> _Instructions to follow_: Print the data lines from the one containing "For MS Search, if" through the one containing "If you have", copying them exactly.

> _Task material_:
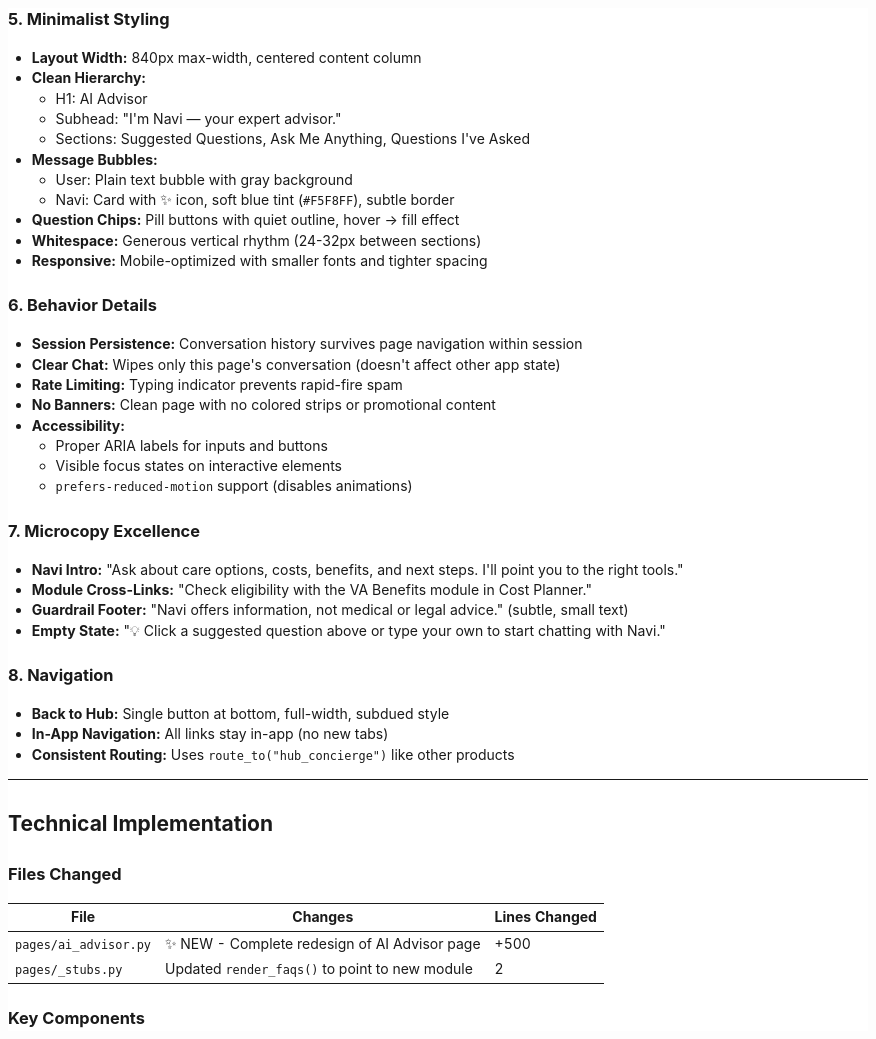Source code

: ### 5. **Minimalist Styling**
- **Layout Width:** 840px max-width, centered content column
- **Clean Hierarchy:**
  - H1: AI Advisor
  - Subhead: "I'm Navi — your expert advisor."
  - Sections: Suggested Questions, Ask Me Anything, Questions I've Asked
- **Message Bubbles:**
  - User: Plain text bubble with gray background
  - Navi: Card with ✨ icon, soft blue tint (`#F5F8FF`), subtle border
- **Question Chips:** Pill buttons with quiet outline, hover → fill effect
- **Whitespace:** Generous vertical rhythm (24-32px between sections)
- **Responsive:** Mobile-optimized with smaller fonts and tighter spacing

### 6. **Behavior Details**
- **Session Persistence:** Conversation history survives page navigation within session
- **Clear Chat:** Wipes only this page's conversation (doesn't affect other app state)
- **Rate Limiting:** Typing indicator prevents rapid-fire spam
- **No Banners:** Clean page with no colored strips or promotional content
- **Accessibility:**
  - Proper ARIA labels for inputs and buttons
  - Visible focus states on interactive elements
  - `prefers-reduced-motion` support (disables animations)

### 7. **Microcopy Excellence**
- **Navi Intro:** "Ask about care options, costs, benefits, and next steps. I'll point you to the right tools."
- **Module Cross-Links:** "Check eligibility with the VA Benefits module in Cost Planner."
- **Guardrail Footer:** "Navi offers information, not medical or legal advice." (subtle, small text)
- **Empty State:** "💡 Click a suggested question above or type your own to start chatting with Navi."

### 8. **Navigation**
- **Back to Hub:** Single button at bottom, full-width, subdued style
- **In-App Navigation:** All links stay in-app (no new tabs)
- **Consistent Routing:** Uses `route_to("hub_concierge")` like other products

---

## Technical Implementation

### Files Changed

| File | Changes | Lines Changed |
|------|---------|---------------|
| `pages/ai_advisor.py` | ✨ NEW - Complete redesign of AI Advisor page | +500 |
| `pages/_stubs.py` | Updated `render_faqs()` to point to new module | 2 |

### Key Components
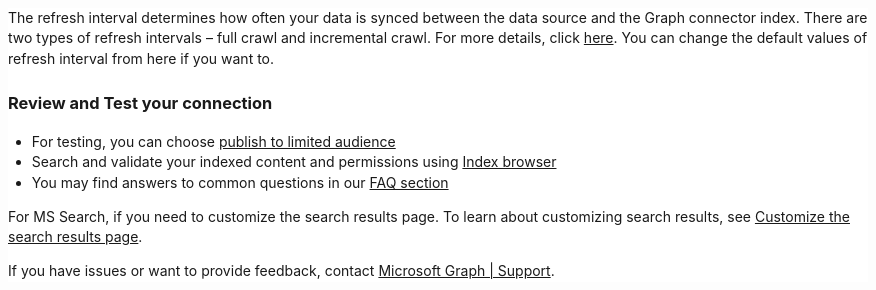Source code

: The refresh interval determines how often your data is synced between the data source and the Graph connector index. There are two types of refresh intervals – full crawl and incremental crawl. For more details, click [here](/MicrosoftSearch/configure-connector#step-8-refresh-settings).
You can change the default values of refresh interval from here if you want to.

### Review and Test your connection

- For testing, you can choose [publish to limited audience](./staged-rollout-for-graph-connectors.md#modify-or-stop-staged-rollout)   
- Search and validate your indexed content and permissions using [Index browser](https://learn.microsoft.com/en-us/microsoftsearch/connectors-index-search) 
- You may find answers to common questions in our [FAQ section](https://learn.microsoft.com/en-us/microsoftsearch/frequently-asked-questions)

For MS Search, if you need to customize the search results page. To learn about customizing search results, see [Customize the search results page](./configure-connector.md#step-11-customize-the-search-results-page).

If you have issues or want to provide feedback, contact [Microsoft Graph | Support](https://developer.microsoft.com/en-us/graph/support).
...
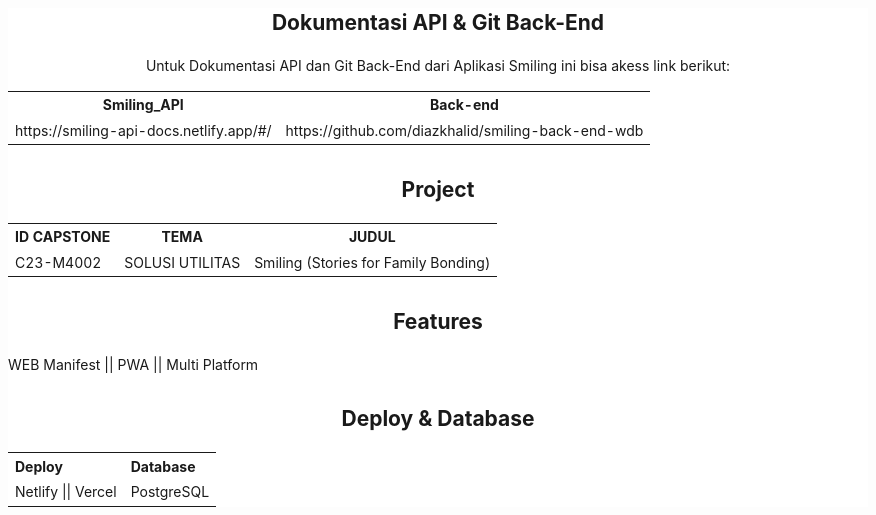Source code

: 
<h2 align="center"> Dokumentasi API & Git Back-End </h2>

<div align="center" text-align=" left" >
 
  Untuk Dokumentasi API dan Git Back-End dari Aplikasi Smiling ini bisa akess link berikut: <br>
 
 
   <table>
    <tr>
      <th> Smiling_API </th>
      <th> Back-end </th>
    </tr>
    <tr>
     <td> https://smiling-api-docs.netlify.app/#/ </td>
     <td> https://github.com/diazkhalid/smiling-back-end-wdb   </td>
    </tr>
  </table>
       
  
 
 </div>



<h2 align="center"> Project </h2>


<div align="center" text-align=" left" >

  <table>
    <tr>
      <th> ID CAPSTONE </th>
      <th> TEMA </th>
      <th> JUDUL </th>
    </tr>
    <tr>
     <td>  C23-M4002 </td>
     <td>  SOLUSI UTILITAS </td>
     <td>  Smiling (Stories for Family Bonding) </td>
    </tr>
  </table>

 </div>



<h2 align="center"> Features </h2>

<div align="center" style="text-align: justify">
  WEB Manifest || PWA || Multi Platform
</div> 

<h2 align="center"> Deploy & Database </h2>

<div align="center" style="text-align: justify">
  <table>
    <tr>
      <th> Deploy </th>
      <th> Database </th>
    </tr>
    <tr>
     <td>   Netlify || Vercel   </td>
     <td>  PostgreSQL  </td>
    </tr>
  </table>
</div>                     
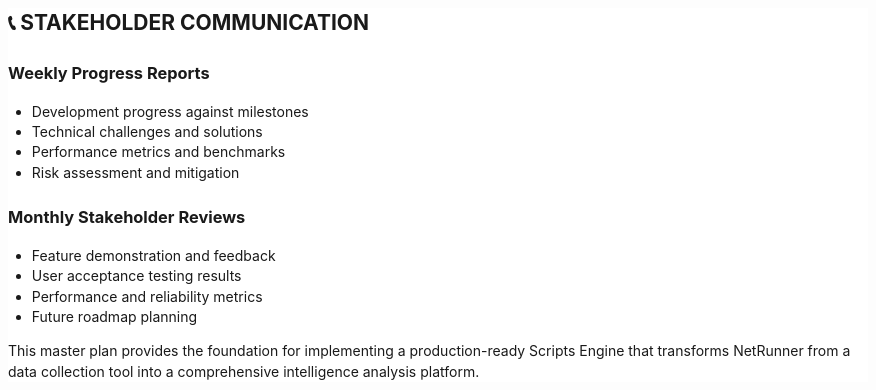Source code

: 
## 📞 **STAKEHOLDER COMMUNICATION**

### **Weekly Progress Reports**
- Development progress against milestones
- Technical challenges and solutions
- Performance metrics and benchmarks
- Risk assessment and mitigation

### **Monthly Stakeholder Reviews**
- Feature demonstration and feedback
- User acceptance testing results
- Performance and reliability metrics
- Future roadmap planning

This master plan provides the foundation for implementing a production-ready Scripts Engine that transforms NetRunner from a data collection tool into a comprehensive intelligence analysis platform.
---
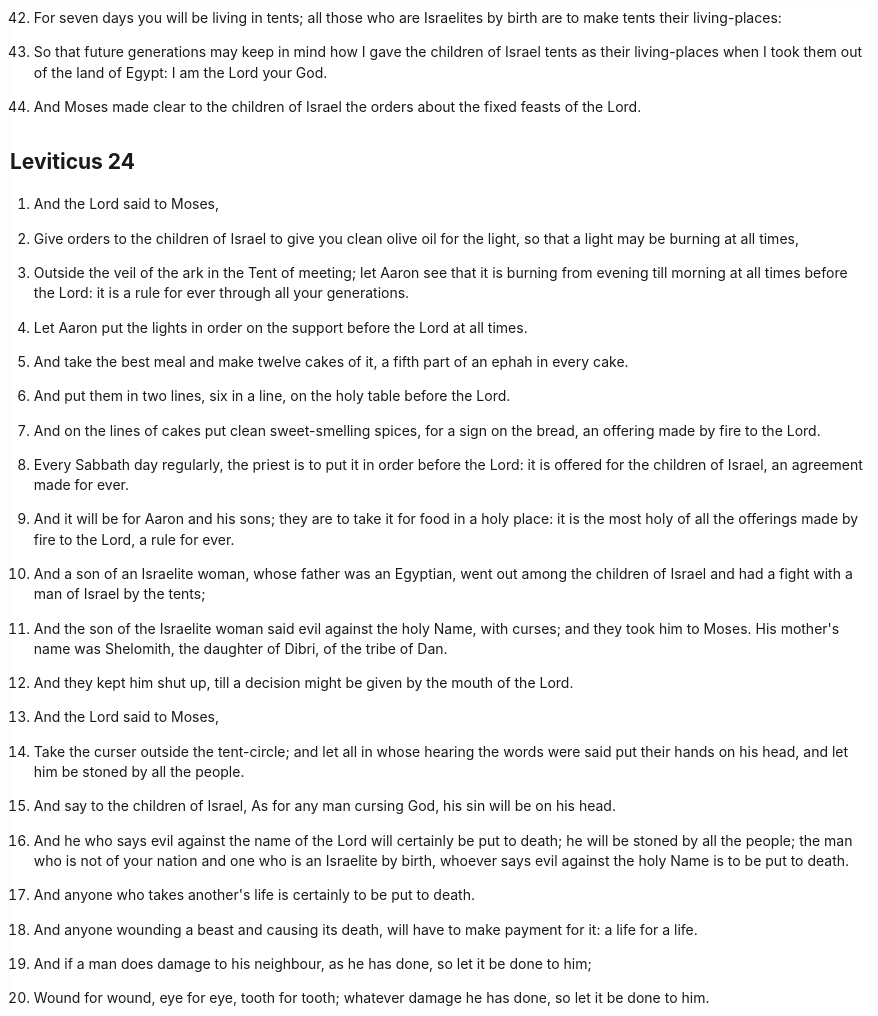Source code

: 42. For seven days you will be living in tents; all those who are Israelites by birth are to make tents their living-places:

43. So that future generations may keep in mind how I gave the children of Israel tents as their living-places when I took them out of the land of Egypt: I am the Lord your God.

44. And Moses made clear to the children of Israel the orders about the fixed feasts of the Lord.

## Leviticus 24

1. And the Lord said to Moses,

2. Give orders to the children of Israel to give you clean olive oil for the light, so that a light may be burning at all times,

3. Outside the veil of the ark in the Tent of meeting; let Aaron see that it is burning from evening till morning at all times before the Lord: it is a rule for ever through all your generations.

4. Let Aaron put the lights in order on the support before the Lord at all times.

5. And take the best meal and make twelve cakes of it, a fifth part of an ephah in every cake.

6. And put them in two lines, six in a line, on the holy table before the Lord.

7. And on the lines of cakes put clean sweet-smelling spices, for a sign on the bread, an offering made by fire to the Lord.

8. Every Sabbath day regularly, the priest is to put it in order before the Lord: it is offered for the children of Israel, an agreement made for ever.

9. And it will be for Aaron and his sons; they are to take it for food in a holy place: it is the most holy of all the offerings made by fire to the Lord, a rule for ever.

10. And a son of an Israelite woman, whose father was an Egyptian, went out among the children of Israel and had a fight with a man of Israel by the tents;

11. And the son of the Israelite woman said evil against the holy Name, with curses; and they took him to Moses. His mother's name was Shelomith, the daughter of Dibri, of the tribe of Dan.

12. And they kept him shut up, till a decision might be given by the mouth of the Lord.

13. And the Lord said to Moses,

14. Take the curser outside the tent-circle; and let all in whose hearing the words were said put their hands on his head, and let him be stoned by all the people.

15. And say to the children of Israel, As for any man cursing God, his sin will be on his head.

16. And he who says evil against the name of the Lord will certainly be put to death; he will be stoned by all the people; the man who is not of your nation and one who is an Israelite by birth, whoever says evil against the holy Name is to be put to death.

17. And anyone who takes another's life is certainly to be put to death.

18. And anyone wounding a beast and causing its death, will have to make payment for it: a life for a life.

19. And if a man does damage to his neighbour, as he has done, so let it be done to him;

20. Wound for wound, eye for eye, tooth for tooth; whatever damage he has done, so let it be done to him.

> _Exercise output_:
For MS Search, if you need to customize the search results page. To learn about customizing search results, see [Customize the search results page](./configure-connector.md#step-11-customize-the-search-results-page).

If you have issues or want to provide feedback, contact [Microsoft Graph | Support](https://developer.microsoft.com/en-us/graph/support).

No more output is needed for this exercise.